REQUIRED ACTION: Could you copy every record below exactly, leaving out the pictures?
======== LISTED ENTRIES
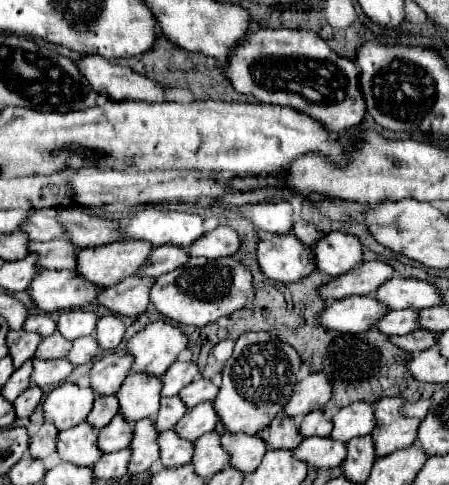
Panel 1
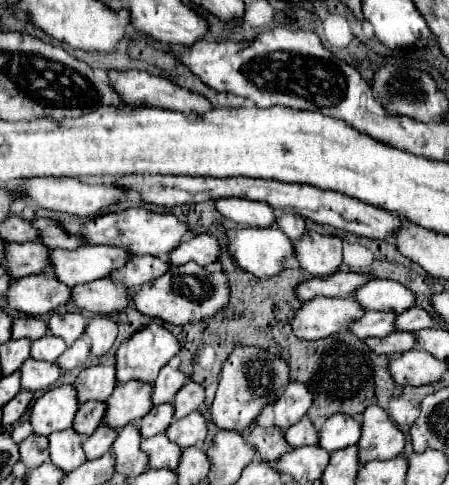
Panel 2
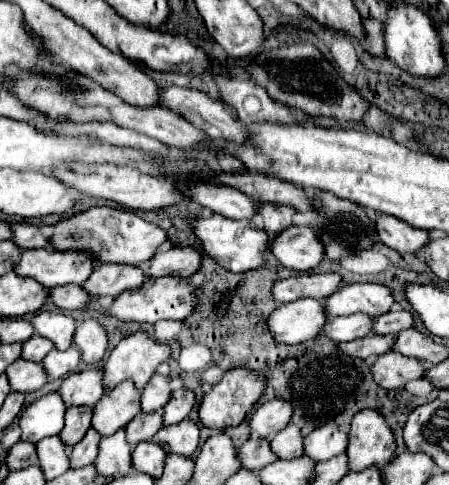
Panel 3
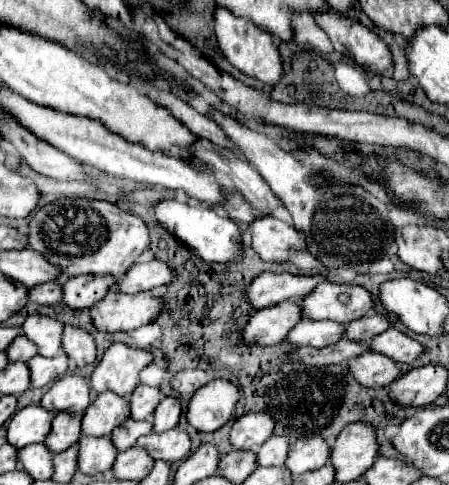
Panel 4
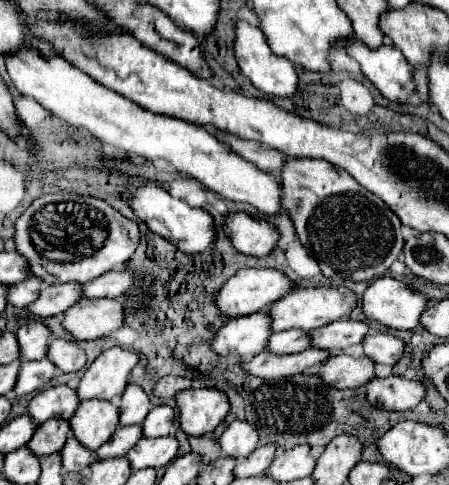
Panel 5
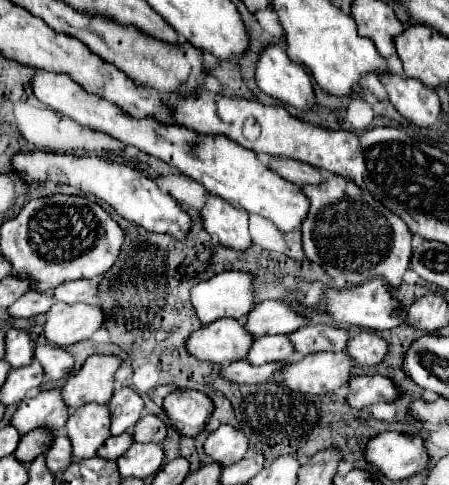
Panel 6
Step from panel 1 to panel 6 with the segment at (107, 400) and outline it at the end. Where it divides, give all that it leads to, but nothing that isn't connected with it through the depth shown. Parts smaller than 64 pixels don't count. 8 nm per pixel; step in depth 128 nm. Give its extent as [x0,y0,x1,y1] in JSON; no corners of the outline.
[16,428,54,464]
================
ANSWER FOR THE TASK:
Panel 1
Panel 2
Panel 3
Panel 4
Panel 5
Panel 6
Step from panel 1 to panel 6 with the segment at (107, 400) and outline it at the end. Where it divides, give all that it leads to, but nothing that isn't connected with it through the depth shown. Parts smaller than 64 pixels don't count. 8 nm per pixel; step in depth 128 nm. Give its extent as [x0,y0,x1,y1] in JSON; no corners of the outline.
[16,428,54,464]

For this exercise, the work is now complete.